PROBLEM 1:
Condense the paragraph of the blog post that begins "If the Republicans have a legitimate point" into a short bulleted list that keeps its main facts.

February 16, 2016

Taking Mitch McConnell Seriously

Senator Mitch McConnell
Kentucky Senator and Senate Majority Leader Mitch McConnell
Republicans are arguing that, since President Obama has less than a year left to his term, he should not nominate a person to replaced the recently deceased Justice Antonin Scalia. Instead, he should leave it to his successor to name a new justice. However, Article II, Section 2 of the Constitution says, in part,
[The President] shall have Power, by and with the Advice and Consent of the Senate, to make Treaties, provided two thirds of the Senators present concur; and he shall nominate, and by and with the Advice and Consent of the Senate, shall appoint Ambassadors, other public Ministers and Consuls, Judges of the supreme Court, and all other Officers of the United States, whose Appointments are not herein otherwise provided for, and which shall be established by Law: but the Congress may by Law vest the Appointment of such inferior Officers, as they think proper, in the President alone, in the Courts of Law, or in the Heads of Departments. [emphasis added]
Notice the use of shall, and the lack of any suggestion that the “Power” described above does not apply to the final year of a president’s term.

If the Republicans have a legitimate point, however, and the president’s powers should be stripped from the office in the final year of the term, the term of office will effetively become three years. But that means that the president is really a lame duck in his third year in office. Surely he should be prevented from performing his duties in deference to his or her successor in the third year. O wait, perhaps this whole idea is stupid.

PROBLEM 2:
Convert the records below into a Markdown table with the columns Row and Line, giving each line a row number and skipping blank lines. Leave the pictures out of the table.

EXTRACTED DATA:
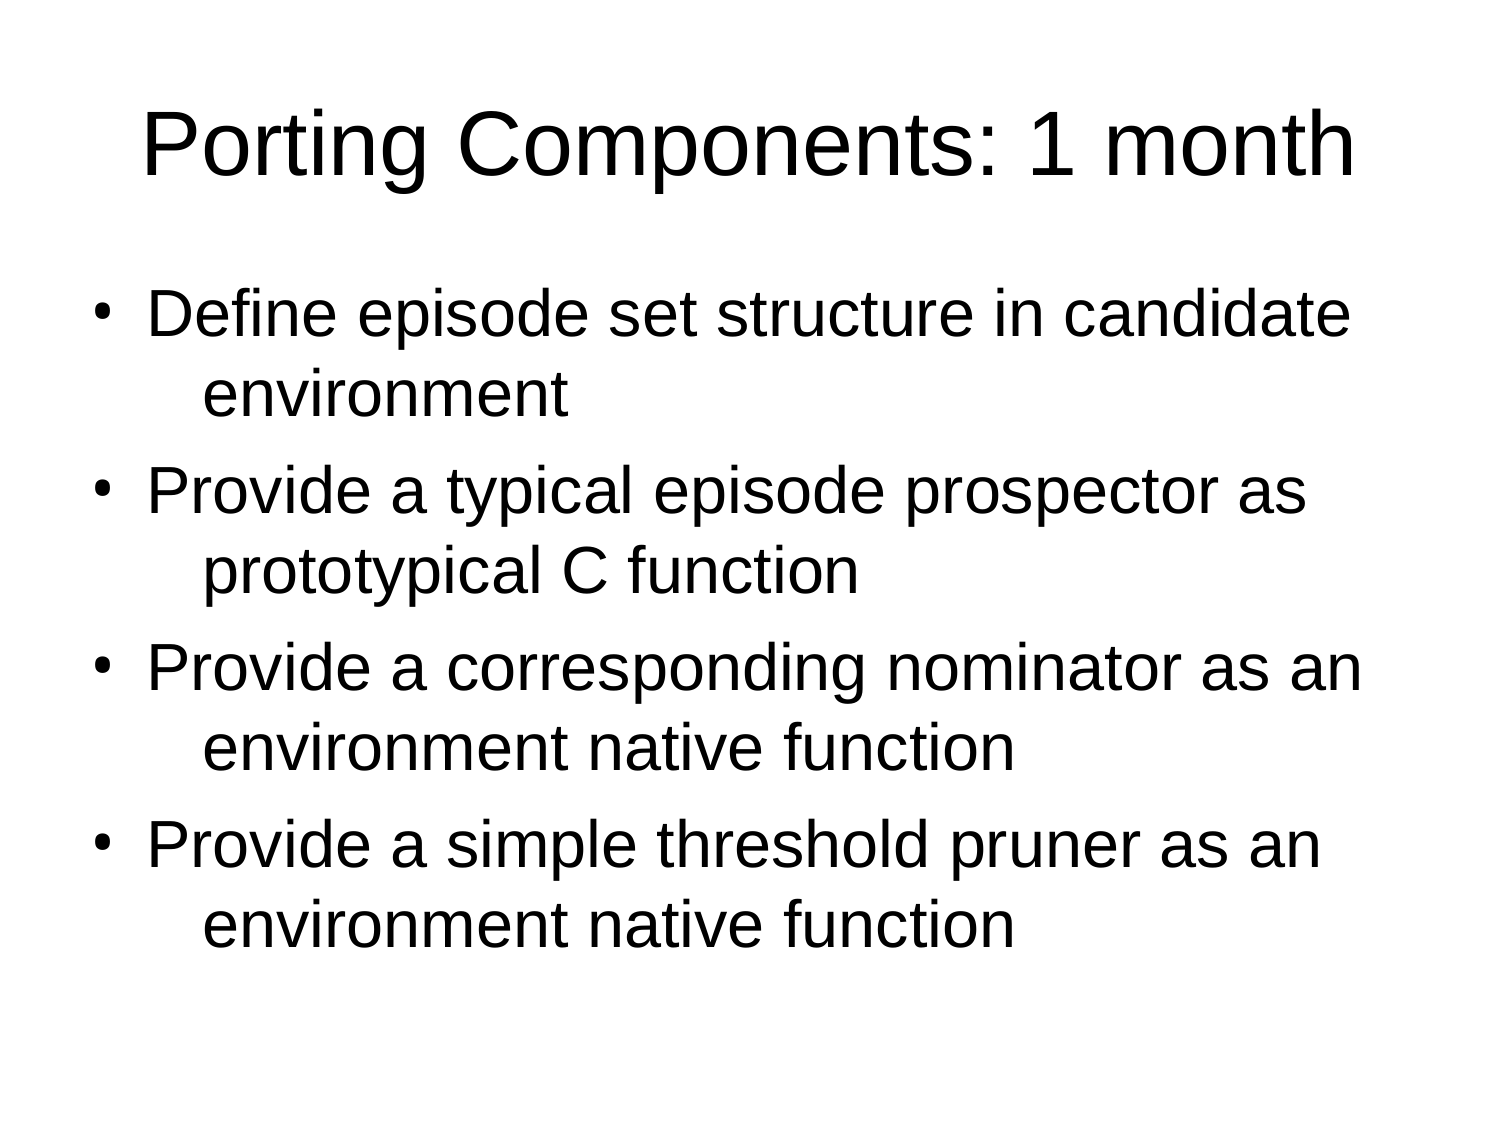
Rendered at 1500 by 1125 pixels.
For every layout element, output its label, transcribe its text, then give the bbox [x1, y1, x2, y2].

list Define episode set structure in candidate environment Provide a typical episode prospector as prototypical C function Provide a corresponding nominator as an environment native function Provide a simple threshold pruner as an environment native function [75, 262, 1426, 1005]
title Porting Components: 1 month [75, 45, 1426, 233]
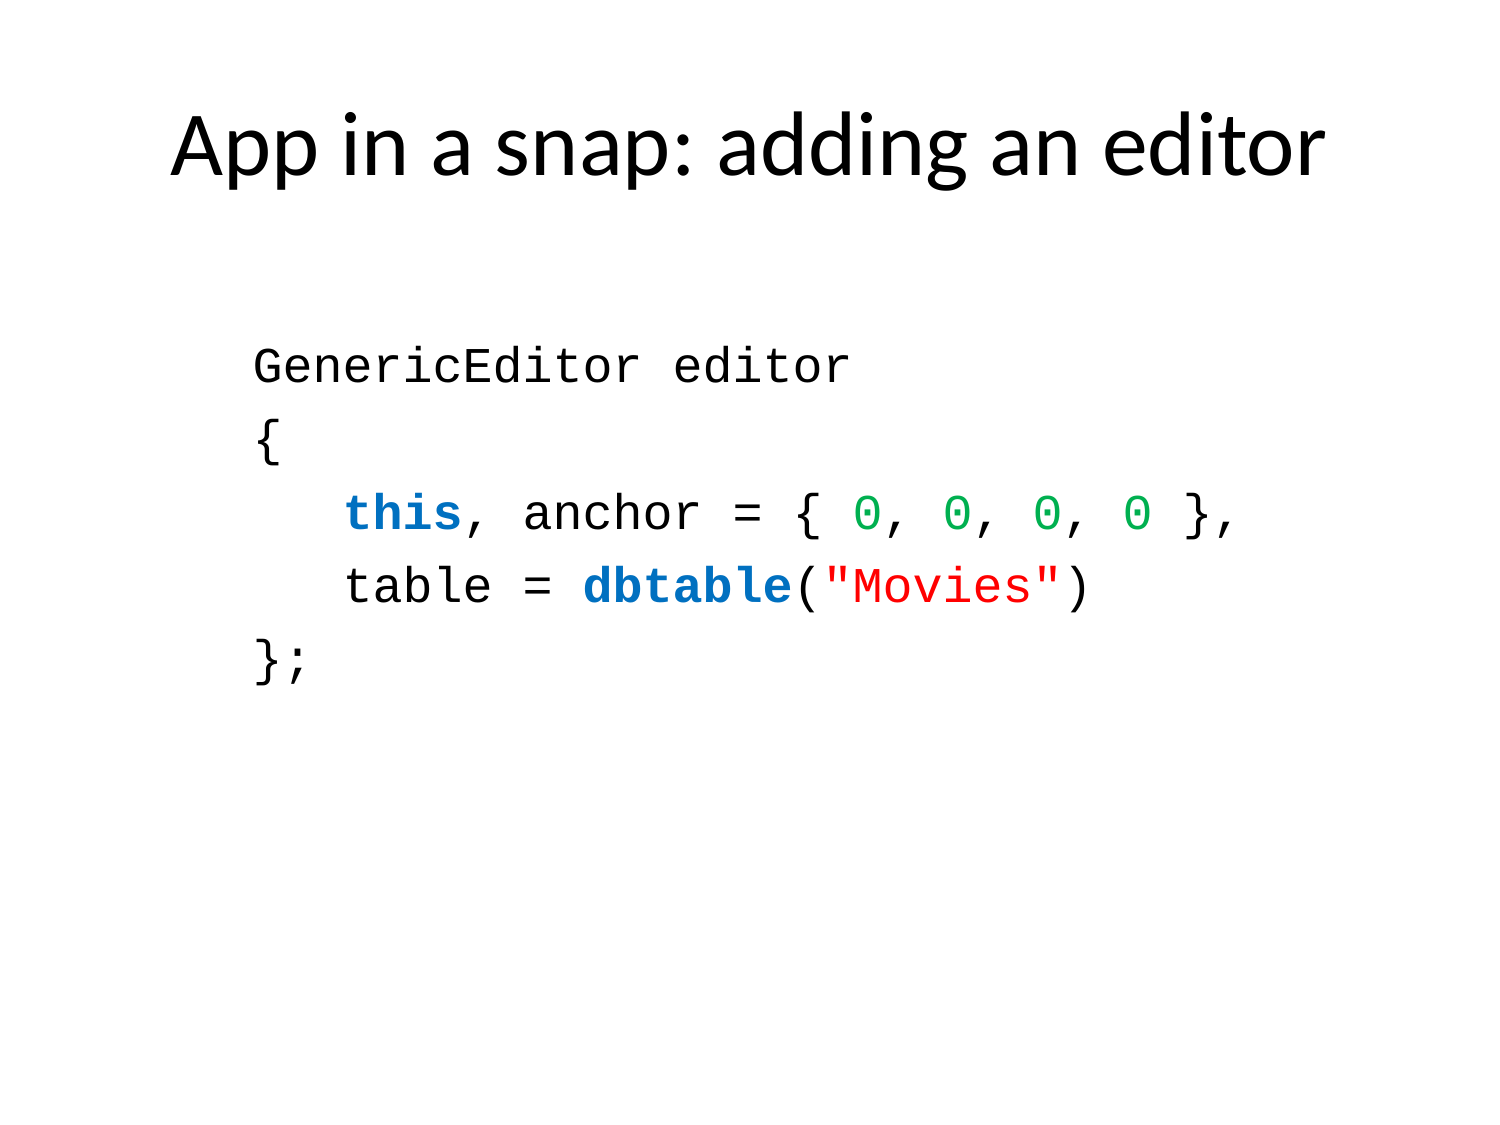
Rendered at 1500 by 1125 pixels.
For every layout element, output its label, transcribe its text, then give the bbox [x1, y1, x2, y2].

FINISHED ANSWER 1:
- If the Republicans are right that the president's powers should be removed in the last year of the term, the term effectively becomes three years.
- The president would then really be a lame duck in the third year.
- By that logic, the president should also be kept from performing duties in the third year, in deference to the successor.
- The paragraph ends by suggesting the whole idea may be stupid.

FINISHED ANSWER 2:
| Row | Line |
|---|---|
| 1 | Rendered at 1500 by 1125 pixels. |
| 2 | For every layout element, output its label, transcribe its text, then give the bbox [x1, y1, x2, y2]. |
| 3 | list Define episode set structure in candidate environment Provide a typical episode prospector as prototypical C function Provide a corresponding nominator as an environment native function Provide a simple threshold pruner as an environment native function [75, 262, 1426, 1005] |
| 4 | title Porting Components: 1 month [75, 45, 1426, 233] |
| 5 | Rendered at 1500 by 1125 pixels. |
| 6 | For every layout element, output its label, transcribe its text, then give the bbox [x1, y1, x2, y2]. |